# Junior Member/Member/Senior Member



## 1234plet

Hi, 

I have a question: if you just finally became a Senior Member and you didn't post any posts for, hmm, let's say 4 weeks. Do you then become a Member again or do you stay a Senior Member?

Thank you.


----------



## ILT

Hi 1234plet:

Once you've reached a certain number of posts (100 to become a senior member) that number stays put unles a post is deleted for any reason (your decision, it breaks a rule) in which case your count goes back. If post 100 is deleted, you go back to member, but if you stop posting at 100, you remain a senior forever.


----------



## 1234plet

Okay. Thank you. 

So you don't suddenly become a member if there are more days to multiply with? 
Like if I have 100 messages, been a member for 10 days and then suddenly first posts in 40 days? Then I stay a Senior Member? 

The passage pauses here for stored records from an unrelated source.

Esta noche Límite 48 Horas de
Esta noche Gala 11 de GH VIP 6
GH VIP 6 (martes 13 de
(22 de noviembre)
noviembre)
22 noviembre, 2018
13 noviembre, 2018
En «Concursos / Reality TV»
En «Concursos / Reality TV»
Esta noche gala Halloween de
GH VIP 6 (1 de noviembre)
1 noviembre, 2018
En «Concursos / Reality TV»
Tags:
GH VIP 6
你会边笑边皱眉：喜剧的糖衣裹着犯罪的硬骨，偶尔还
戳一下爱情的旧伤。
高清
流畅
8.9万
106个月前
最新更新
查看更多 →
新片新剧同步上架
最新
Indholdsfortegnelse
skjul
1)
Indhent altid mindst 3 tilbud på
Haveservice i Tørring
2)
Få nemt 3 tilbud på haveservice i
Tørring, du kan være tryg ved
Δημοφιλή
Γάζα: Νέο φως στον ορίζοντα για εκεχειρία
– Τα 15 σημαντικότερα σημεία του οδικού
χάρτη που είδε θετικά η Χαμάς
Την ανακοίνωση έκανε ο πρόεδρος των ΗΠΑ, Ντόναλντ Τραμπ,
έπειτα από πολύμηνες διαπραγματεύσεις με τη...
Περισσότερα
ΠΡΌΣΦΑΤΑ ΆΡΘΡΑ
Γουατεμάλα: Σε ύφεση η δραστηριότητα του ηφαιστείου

It has nothing to do with the days you have been a member, but just the posts you have posted?


----------



## alc112

If you are a Senior Member, te only way you can be again a member is if moderators delete your posts. If not, you will be a Senior member for ever (or until/unless you get banned )


----------



## Alxmrphi

You mean "unless" you get banned, or is this inevitable for all of us?


----------



## 1234plet

I hope I don't get banned, haha!! 

But thank you anyway.


----------



## TrentinaNE

Alex_Murphy said:


> You mean "unless" you get banned, or is this inevitable for all of us?


For some more than others.    

Elisabetta


----------



## 1234plet

Can you really get banned? How do you get banned? It's almost scary!
No, I suppose that you get banned if you, hmm, I don't know?


----------



## alc112

well, that question can only answer the moderators. I know two examples but I cannot tell you. I was going to be banned once.
You won't have any problem if you follow the rules


----------



## GenJen54

1234plet said:


> Can you really get banned? How do you get banned? It's almost scary!
> No, I suppose that you get banned if you, hmm, I don't know?


 
Please see THIS thread, which answers your question.


----------



## 1234plet

Oh, okay. Thank you. 
I will stick to the rules then!


----------



## 1234plet

AND NOW I FINALLY BECAME A SENIOR MEMBER! So now I will stick to the rules even more. Just imagine if you got banned now and had to start all over...


----------